Abb. 1: Festum Omnium Sanctorum (Allerheiligen) – Ein religiöses Fest, zu dem aller christlichen Heiligen gedacht wird, der „verherrlichten Glieder der Kirche, die schon zur Vollendung gelangt sind“. Nach entsprechender Prüfung erklärt der Papst, dass für die katholische Kirche die Gewissheit besteht, dass ein Verstorbener sich in der seligmachenden Gottesschau befinde und deswegen als Heiliger bezeichnet werden darf und als solcher verehrt werden soll. Voraussetzung dafür ist entweder das Erleiden des Martyriums oder der Nachweis eines heroischen Tugendgrads des Betreffenden. Bei Kandidaten, die keine Märtyrer waren, wird zudem der Nachweis eines Wunders gefordert. Eine Stufe kleiner als die Heiligsprechung (Kanonisation) ist die Seligsprechung (Beatifikation). Heutzutage wird der Ankunft eines Großflugzeuges (A380) gehuldigt, als ob es einen seligmachenden Status hätte. So ändern sich die Zeiten …

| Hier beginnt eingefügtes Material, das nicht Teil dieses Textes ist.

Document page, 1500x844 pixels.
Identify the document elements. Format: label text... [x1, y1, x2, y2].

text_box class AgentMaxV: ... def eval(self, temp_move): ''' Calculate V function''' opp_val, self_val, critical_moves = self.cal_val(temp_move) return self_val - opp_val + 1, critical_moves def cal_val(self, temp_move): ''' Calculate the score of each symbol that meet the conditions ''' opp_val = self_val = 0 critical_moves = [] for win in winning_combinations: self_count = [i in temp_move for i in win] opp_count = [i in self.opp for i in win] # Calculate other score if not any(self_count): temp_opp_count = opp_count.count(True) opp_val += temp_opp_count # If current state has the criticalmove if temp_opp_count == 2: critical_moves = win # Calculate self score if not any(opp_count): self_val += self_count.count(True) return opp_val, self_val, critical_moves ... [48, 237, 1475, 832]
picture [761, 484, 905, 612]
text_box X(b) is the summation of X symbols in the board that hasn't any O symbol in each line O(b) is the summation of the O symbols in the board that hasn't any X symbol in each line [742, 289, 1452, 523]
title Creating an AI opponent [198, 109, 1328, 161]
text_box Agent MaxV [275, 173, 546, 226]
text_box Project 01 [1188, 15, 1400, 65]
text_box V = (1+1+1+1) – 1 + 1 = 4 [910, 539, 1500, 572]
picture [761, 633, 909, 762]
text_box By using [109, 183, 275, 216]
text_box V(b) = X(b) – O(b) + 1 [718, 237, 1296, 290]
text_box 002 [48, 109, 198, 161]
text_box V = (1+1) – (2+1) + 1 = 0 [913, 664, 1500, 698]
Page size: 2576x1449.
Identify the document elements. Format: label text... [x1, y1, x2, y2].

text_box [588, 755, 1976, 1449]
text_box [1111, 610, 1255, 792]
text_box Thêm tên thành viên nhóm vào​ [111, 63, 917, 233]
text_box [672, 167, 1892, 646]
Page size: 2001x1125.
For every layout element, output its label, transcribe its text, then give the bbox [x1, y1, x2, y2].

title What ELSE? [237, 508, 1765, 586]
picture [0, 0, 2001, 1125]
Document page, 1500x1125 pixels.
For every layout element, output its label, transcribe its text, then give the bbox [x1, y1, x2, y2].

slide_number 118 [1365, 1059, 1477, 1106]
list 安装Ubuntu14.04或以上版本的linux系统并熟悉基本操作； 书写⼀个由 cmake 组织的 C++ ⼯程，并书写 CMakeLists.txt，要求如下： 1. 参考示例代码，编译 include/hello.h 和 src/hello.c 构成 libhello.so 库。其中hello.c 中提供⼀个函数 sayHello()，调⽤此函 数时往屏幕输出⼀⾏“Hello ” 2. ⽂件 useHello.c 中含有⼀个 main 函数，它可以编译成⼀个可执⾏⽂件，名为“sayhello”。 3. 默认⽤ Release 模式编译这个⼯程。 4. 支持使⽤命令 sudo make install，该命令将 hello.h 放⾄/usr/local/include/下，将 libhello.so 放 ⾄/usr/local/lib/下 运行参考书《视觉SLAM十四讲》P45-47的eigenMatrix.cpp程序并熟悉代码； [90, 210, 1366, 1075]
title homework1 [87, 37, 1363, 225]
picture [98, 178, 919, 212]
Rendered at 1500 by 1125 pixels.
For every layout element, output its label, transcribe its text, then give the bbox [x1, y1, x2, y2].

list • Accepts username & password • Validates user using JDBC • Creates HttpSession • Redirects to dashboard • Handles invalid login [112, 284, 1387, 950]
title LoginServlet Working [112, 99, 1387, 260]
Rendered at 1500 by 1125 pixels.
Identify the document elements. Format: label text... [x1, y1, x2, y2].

Zur Aufnahme des Emirates-Linienflugbetriebes mit einem A380 von Dubai nach Hamburg-Fuhlsbüttel am 29. Oktober 2018 beantwortet sich das HA selbst gestellte Fragen: Wann wird das Flugzeug in Hamburg zu sehen sein? Wie häufig war das Flugzeug schon zu Besuch? Wie hat sich der Flughafenbetreiber „auf die Niederkunft“ vorbereitet? Was kostet der Spaß und wie bequem habe ich es dann? Wie viel „Lokalkolorit“ steckt im Flugzeug – zusätzlich zum Piloten (s.o.)? Daneben werden noch Kennwerte zur Länge, Breite, Höhe, Startgewicht und Sitzaufteilung angeboten. Konkrete Fragen und Antworten zur Umweltbelastung (z.B. Lärmemission, Kerosinverbrauch, Schadstoffausstoß, Klimabilanz) sucht man/frau vergebens. Einzig der Hinweis auf die Wirbelschleppenproblematik ist zu finden.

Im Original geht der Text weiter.